> _DIRECTIONS FOR THIS TASK_
Please copy each line in the records below that contains the string "Tumor".

> _RECORDED INFORMATION_
= = =

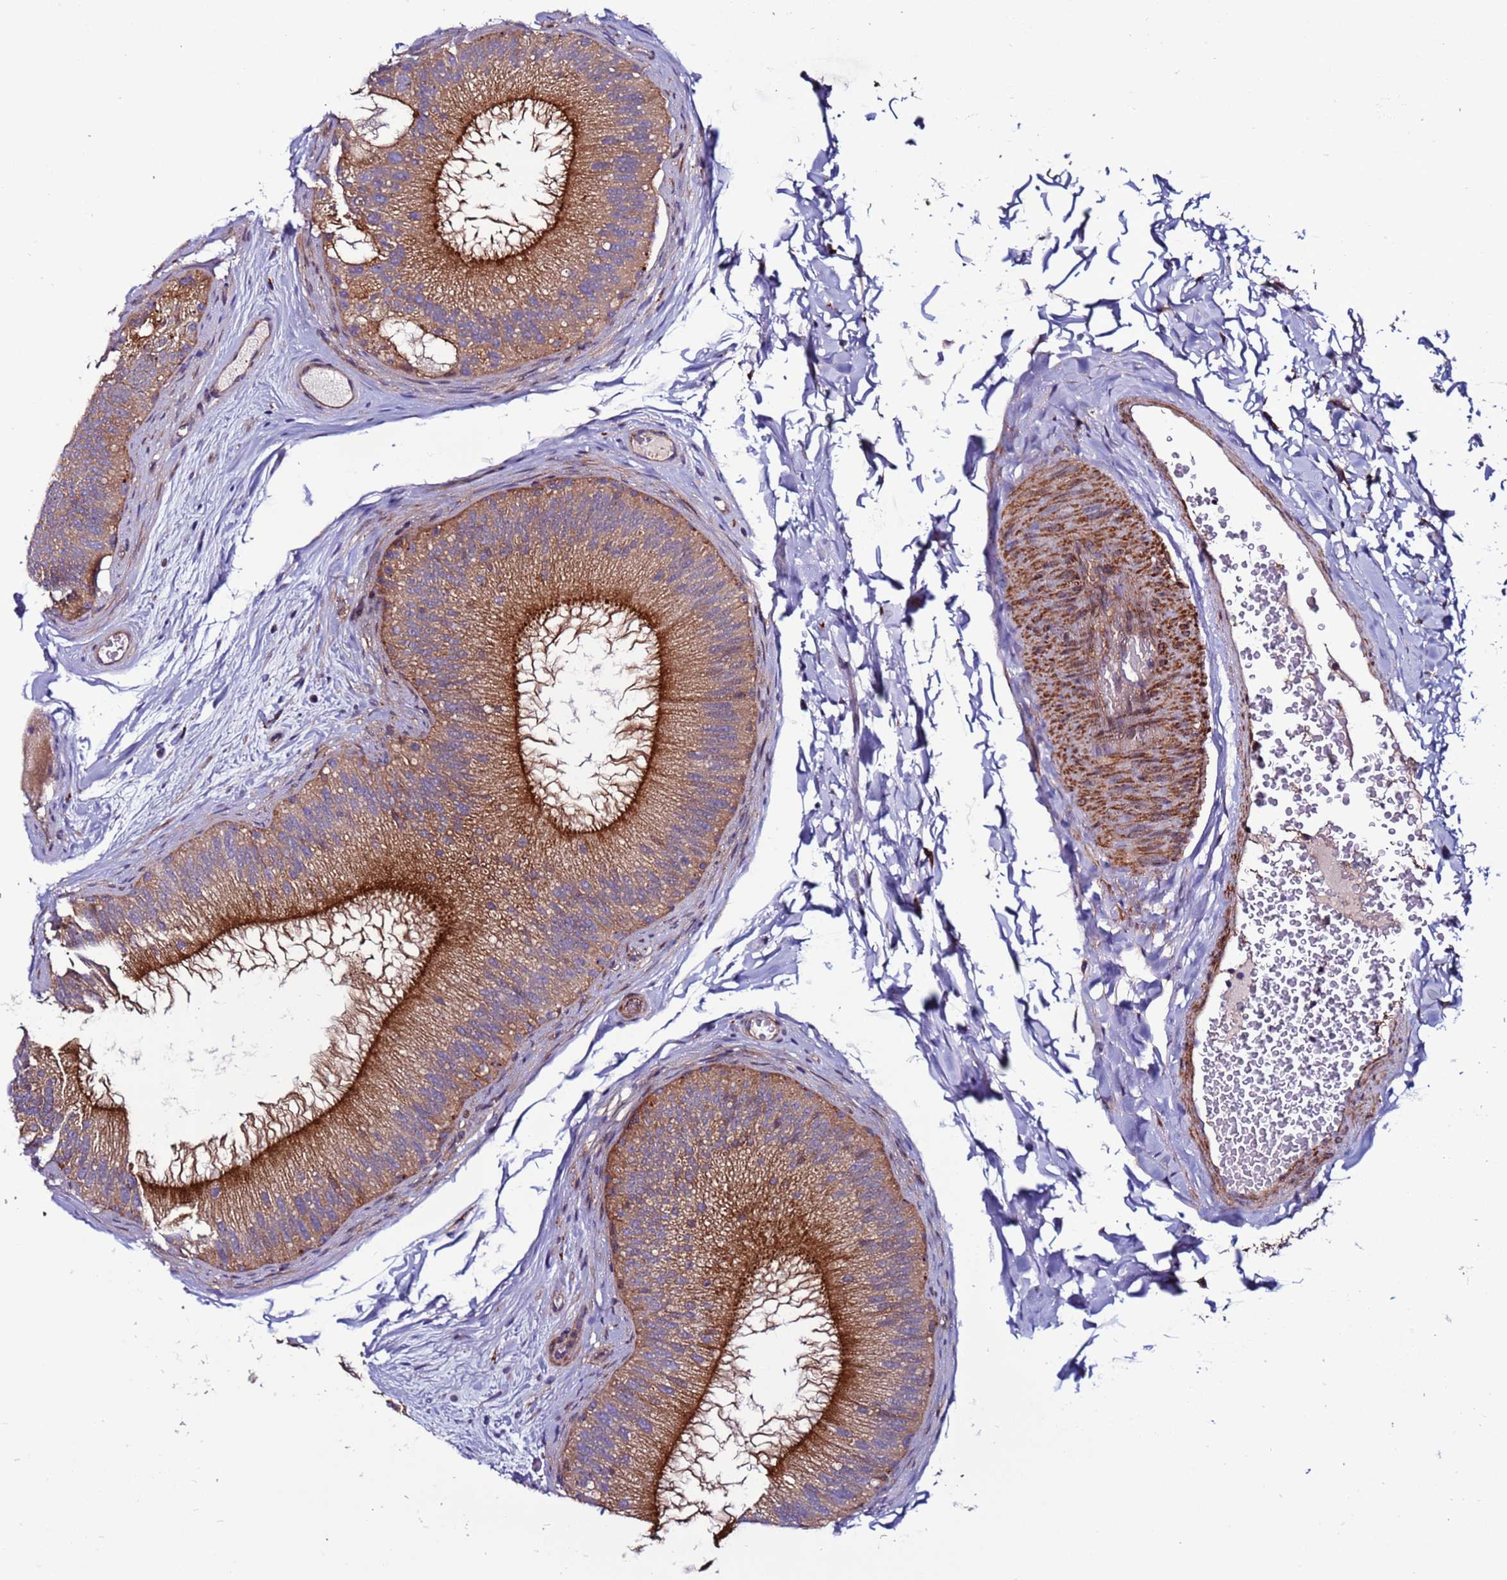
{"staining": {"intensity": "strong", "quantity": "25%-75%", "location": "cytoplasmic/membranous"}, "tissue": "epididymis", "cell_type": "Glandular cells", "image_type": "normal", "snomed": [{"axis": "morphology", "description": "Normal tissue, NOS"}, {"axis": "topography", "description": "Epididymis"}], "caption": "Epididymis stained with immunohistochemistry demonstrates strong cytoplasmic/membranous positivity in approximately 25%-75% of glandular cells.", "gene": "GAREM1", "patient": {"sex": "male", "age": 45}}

= = =

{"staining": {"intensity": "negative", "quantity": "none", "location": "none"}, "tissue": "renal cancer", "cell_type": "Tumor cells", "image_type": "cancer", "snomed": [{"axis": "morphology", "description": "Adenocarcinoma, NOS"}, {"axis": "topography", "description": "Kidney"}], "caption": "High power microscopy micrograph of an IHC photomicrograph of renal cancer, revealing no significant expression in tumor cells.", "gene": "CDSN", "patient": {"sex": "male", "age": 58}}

= = =

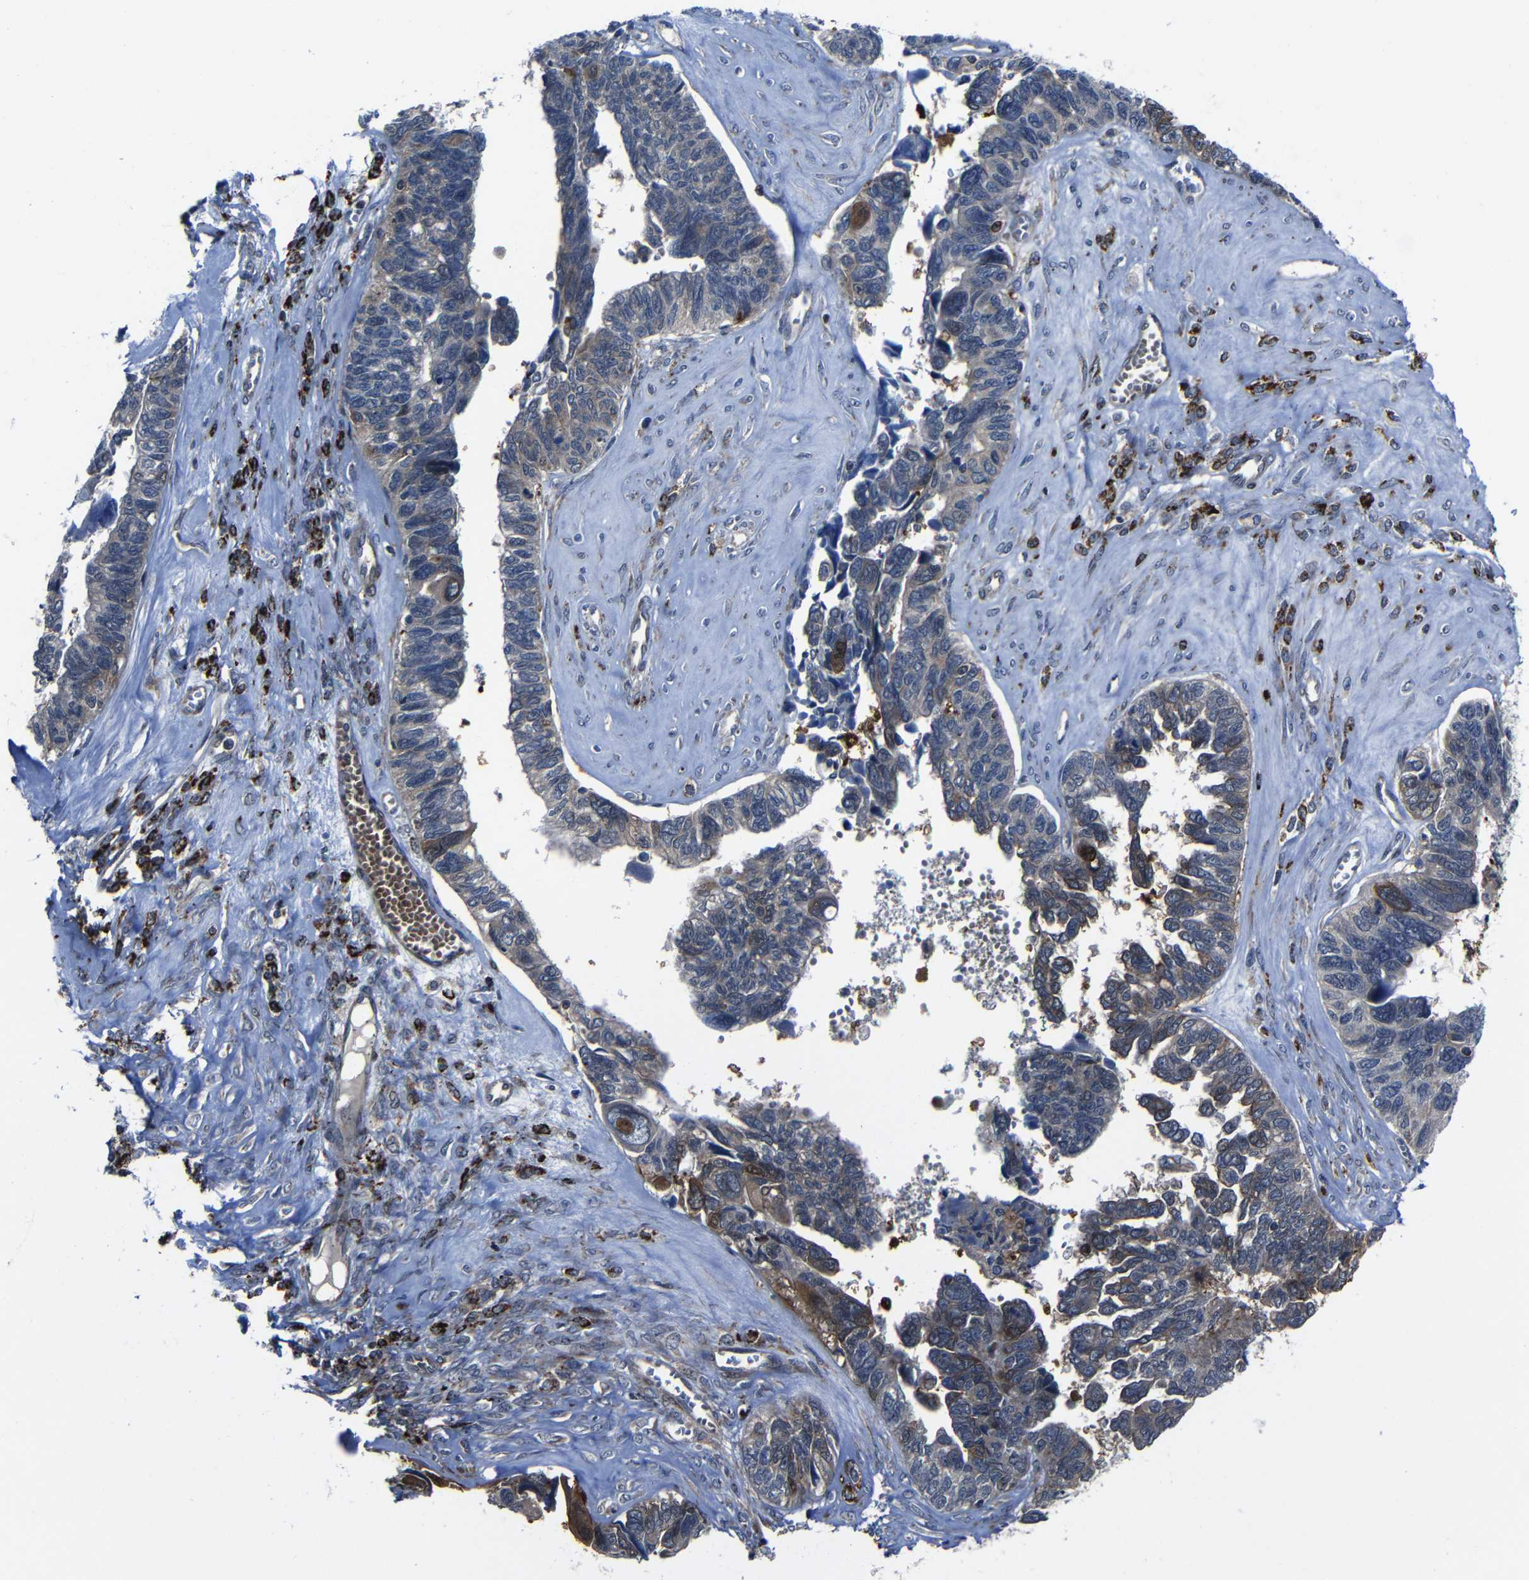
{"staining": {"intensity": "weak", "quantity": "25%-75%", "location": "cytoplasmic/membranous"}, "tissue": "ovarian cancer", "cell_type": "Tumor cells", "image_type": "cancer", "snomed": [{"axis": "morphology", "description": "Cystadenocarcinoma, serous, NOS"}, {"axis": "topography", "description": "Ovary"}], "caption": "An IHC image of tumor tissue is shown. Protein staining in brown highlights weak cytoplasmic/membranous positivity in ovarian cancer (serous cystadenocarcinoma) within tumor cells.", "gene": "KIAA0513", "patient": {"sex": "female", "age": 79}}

= = =

> _EXERCISE SOLUTION_
{"staining": {"intensity": "negative", "quantity": "none", "location": "none"}, "tissue": "renal cancer", "cell_type": "Tumor cells", "image_type": "cancer", "snomed": [{"axis": "morphology", "description": "Adenocarcinoma, NOS"}, {"axis": "topography", "description": "Kidney"}], "caption": "High power microscopy micrograph of an IHC photomicrograph of renal cancer, revealing no significant expression in tumor cells.", "gene": "CDSN", "patient": {"sex": "male", "age": 58}}
{"staining": {"intensity": "weak", "quantity": "25%-75%", "location": "cytoplasmic/membranous"}, "tissue": "ovarian cancer", "cell_type": "Tumor cells", "image_type": "cancer", "snomed": [{"axis": "morphology", "description": "Cystadenocarcinoma, serous, NOS"}, {"axis": "topography", "description": "Ovary"}], "caption": "An IHC image of tumor tissue is shown. Protein staining in brown highlights weak cytoplasmic/membranous positivity in ovarian cancer (serous cystadenocarcinoma) within tumor cells.", "gene": "KIAA0513", "patient": {"sex": "female", "age": 79}}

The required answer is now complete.